### Data records ###

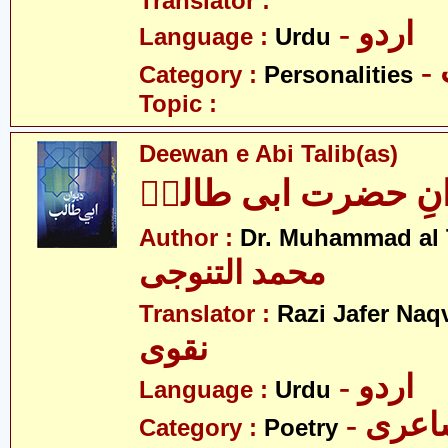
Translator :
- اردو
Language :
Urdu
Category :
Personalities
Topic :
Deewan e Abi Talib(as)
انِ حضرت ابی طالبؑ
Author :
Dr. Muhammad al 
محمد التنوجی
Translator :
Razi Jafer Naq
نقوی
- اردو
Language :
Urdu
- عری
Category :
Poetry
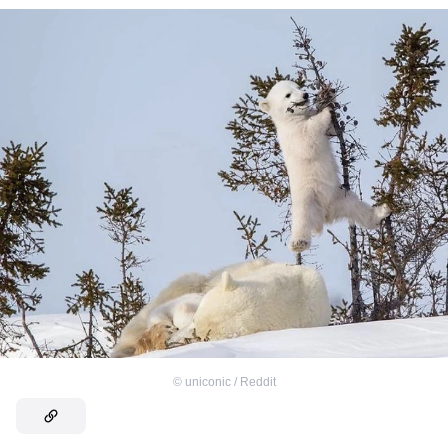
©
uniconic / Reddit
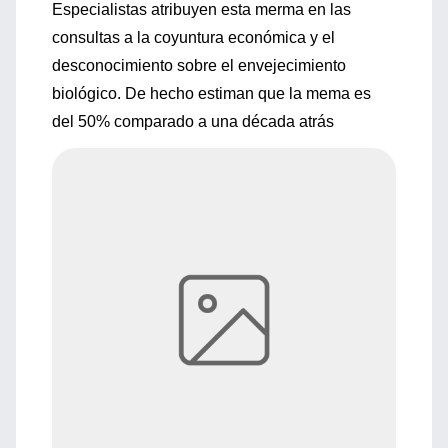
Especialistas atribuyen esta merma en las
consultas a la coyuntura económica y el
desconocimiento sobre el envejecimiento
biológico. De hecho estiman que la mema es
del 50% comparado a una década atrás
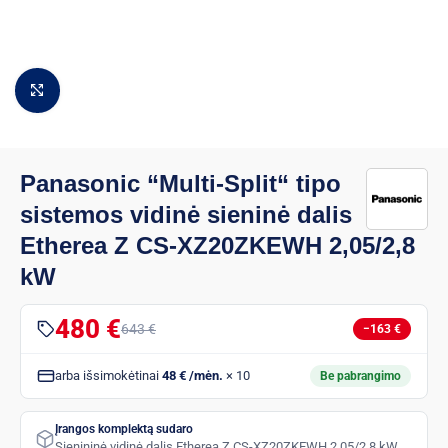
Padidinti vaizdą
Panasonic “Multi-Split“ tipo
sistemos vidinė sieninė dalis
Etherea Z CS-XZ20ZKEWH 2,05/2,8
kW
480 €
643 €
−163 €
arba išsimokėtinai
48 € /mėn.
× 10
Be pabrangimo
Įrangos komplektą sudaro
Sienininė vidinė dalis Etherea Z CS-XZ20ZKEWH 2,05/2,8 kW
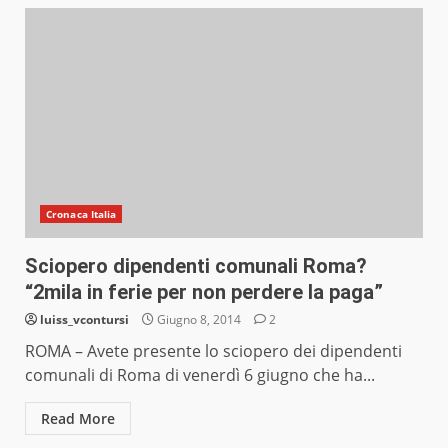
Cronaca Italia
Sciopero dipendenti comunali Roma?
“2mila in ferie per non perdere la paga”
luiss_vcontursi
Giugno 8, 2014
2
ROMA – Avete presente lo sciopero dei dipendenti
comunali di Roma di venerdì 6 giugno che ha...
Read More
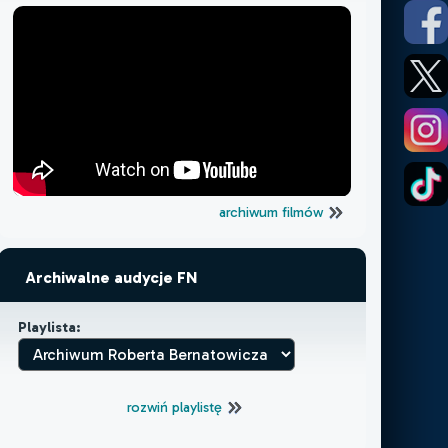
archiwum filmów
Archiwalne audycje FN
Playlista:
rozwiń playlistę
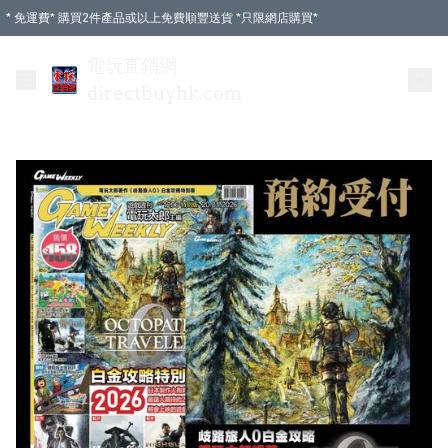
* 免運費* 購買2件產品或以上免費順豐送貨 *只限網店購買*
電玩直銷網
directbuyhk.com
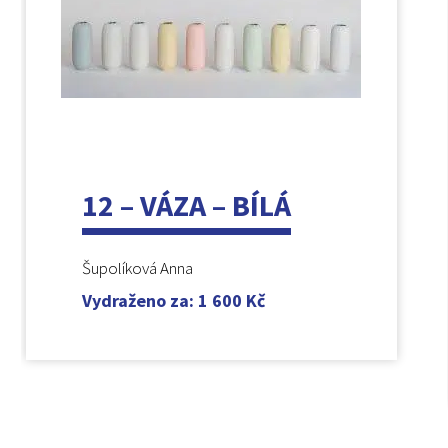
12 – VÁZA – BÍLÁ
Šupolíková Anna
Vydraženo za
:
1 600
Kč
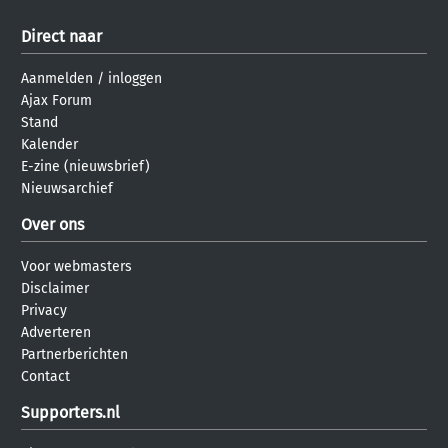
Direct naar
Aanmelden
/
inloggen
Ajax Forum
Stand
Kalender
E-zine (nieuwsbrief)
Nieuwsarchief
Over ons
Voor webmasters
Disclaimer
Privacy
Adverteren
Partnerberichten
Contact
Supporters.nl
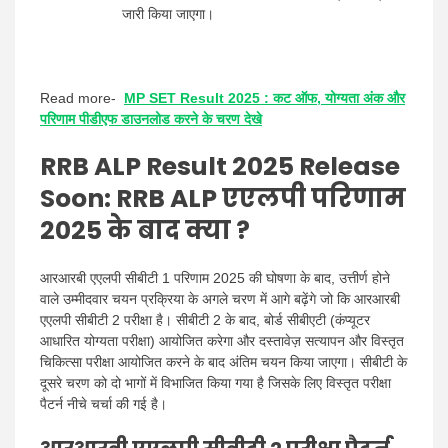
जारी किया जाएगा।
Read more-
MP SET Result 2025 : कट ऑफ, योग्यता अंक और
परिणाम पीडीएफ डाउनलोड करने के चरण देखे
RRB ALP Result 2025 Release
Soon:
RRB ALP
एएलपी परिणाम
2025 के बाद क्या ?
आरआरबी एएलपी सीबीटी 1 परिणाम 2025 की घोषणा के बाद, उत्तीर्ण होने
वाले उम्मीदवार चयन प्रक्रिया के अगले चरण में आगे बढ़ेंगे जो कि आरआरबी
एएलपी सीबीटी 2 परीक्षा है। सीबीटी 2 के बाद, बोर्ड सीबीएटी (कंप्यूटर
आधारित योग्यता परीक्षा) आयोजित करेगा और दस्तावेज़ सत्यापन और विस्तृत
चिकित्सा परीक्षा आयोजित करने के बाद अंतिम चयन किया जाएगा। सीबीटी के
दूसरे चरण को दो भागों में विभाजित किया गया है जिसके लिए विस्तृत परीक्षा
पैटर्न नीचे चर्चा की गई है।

###
### Data records ###

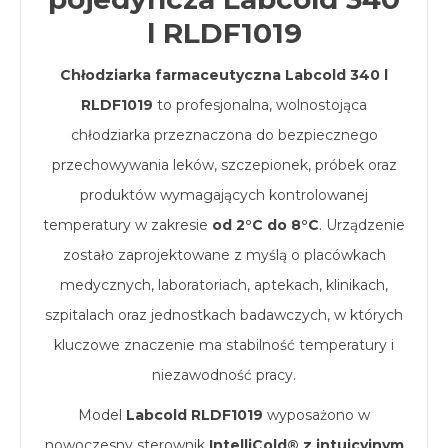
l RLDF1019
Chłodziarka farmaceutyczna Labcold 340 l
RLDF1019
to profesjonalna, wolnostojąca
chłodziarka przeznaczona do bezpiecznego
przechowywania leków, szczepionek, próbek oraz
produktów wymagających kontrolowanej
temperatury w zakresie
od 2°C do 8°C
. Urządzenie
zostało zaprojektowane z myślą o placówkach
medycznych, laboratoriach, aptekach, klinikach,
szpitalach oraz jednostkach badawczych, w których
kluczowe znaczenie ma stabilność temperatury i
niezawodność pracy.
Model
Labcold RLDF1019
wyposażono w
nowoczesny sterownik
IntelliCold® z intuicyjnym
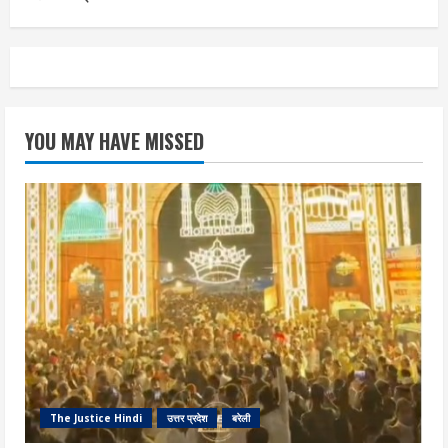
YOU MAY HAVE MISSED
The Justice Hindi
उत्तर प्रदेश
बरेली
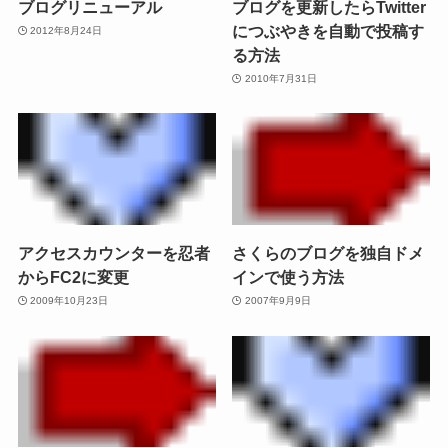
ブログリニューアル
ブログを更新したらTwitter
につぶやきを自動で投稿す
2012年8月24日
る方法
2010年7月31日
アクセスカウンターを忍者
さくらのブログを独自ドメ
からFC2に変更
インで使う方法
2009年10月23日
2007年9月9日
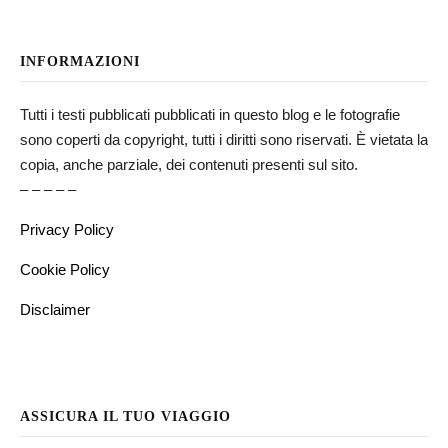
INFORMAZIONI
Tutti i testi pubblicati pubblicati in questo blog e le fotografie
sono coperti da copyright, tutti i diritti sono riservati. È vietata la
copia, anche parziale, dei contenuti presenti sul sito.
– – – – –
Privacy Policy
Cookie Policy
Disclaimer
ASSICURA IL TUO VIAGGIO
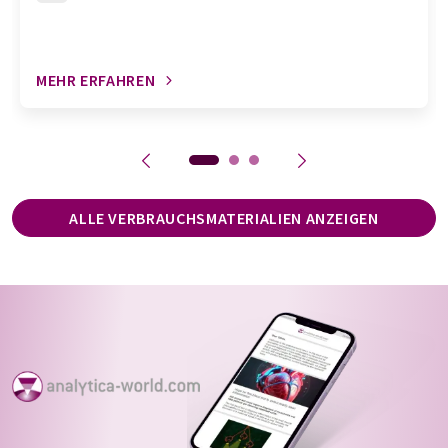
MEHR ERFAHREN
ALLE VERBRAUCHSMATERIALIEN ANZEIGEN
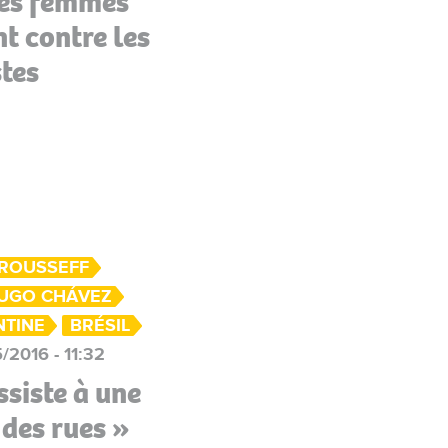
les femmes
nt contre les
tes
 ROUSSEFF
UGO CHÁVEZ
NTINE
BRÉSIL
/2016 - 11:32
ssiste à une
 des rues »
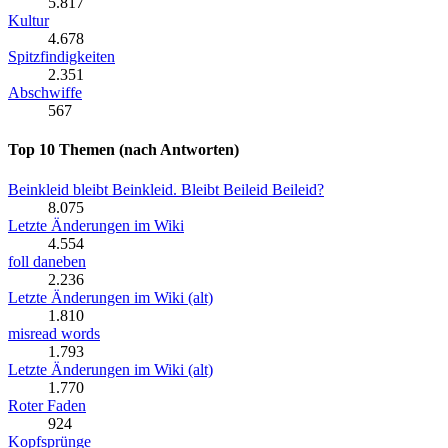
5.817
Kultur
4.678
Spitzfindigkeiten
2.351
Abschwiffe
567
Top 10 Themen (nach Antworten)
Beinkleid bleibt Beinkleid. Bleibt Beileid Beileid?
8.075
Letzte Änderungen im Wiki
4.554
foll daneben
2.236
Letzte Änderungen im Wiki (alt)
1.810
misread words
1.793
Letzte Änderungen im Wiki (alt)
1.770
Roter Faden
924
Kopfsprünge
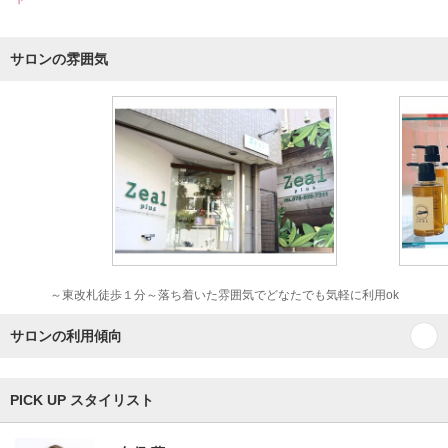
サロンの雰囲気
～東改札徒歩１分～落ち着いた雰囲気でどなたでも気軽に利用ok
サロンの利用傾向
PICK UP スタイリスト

###
### Data records ###

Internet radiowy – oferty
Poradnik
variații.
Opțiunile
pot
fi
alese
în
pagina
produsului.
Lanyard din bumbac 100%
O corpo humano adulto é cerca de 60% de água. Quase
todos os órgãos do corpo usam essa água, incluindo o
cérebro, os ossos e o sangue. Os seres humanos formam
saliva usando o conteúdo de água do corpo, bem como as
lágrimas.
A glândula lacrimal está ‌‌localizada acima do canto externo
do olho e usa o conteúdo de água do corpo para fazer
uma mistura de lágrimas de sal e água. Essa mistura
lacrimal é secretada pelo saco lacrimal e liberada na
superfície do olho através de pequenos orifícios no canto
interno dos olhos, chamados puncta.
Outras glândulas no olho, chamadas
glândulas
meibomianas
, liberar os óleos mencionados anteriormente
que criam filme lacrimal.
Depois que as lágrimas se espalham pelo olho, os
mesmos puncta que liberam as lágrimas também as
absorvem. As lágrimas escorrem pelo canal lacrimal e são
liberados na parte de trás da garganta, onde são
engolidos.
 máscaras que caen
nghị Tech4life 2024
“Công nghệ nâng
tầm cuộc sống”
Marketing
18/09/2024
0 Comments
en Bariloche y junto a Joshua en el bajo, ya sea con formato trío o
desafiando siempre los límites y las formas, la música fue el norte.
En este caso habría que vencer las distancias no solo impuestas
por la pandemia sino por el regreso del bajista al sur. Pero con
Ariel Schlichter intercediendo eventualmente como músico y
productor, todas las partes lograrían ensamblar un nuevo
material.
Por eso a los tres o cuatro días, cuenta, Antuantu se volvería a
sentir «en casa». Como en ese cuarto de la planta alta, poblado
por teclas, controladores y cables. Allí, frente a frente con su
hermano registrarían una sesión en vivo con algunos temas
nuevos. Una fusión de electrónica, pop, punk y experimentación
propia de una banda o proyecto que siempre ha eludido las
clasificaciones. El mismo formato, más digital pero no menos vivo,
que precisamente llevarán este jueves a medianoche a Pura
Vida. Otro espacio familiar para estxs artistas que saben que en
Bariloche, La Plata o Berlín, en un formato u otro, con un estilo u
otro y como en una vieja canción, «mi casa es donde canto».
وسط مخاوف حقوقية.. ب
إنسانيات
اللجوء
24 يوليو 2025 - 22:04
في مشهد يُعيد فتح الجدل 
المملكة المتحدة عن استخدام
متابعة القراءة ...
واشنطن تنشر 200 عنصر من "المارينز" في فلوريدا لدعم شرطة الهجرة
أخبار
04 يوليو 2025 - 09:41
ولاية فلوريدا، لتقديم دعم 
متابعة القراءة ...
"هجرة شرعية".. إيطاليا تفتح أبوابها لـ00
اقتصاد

###

## [Work task]
Edit the data from the line with "免運費* 購買2件產品或以上免費順豐送貨 *只限網店購買*" to the line with "Supporters.nl", replacing "Kalender" with "Agenda" and keeping everything else the same. Give only those lines, without the pictures.

## [Expected answer]
* 免運費* 購買2件產品或以上免費順豐送貨 *只限網店購買*
電玩直銷網
directbuyhk.com
12 – VÁZA – BÍLÁ
Šupolíková Anna
Vydraženo za
:
1 600
Kč
Direct naar
Aanmelden
/
inloggen
Ajax Forum
Stand
Agenda
E-zine (nieuwsbrief)
Nieuwsarchief
Over ons
Voor webmasters
Disclaimer
Privacy
Adverteren
Partnerberichten
Contact
Supporters.nl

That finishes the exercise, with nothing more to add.